[Start of Attachment]

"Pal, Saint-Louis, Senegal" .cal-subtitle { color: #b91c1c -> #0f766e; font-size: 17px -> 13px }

[End of Attachment]
[Start of Attachment]

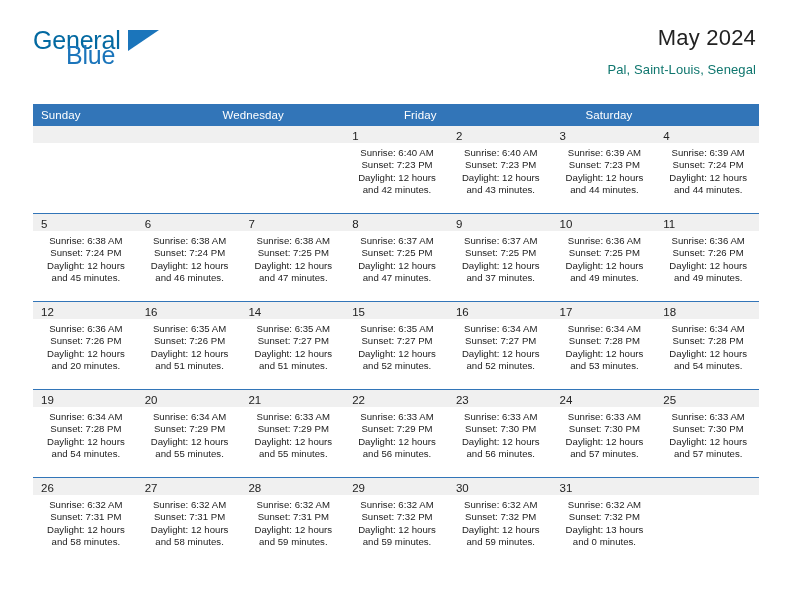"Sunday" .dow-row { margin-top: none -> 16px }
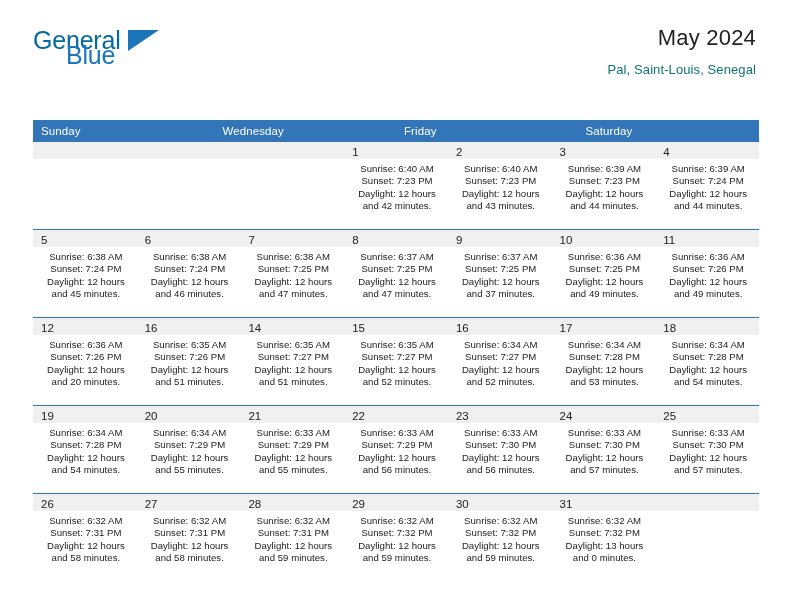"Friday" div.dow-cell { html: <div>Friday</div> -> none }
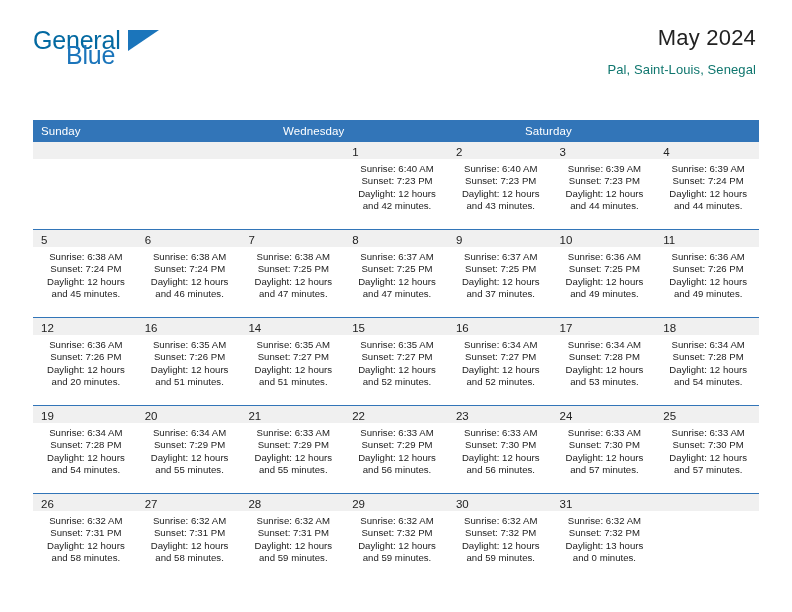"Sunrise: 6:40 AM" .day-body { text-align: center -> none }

[End of Attachment]
[Start of Attachment]

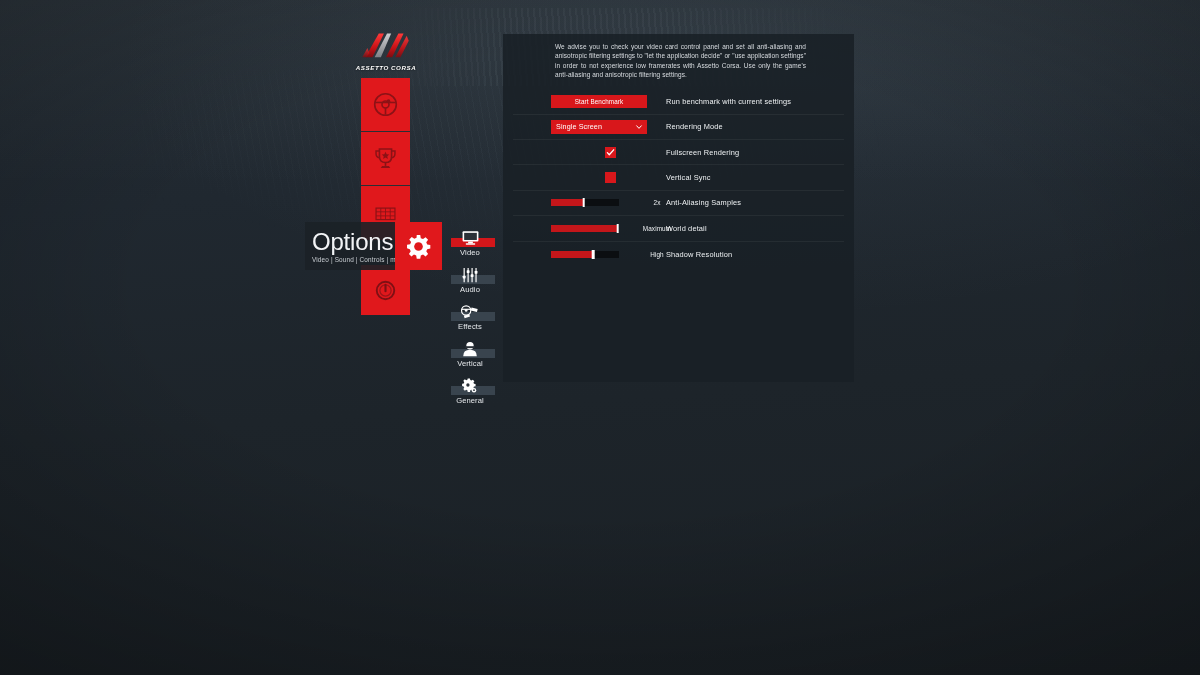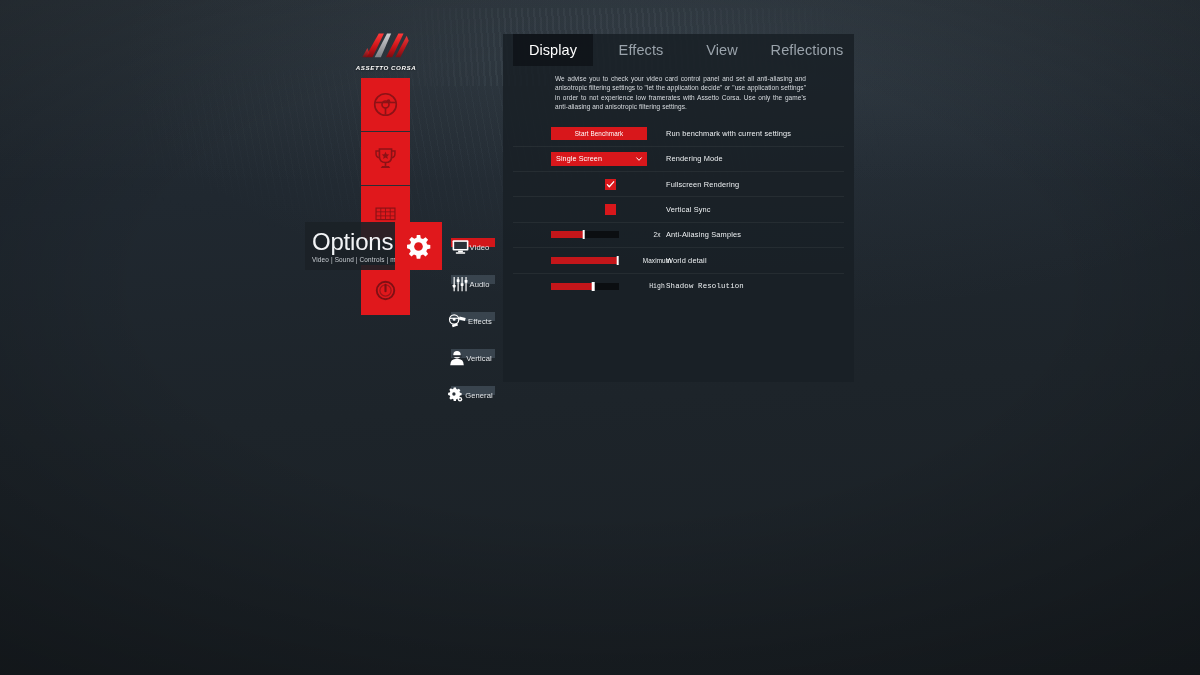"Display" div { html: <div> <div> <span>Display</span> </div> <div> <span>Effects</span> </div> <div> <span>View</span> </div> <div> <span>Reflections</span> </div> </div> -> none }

[End of Attachment]

■ Instructions to follow
Where a picture appears in the records above, omit it, and transcribe exactly the stretch of lines from the one with "html: <div>Friday</div> ->" through the one with "text-align: center ->".

■ Finished exercise
"Friday" div.dow-cell { html: <div>Friday</div> -> none }
"Sunrise: 6:40 AM" .day-body { text-align: center -> none }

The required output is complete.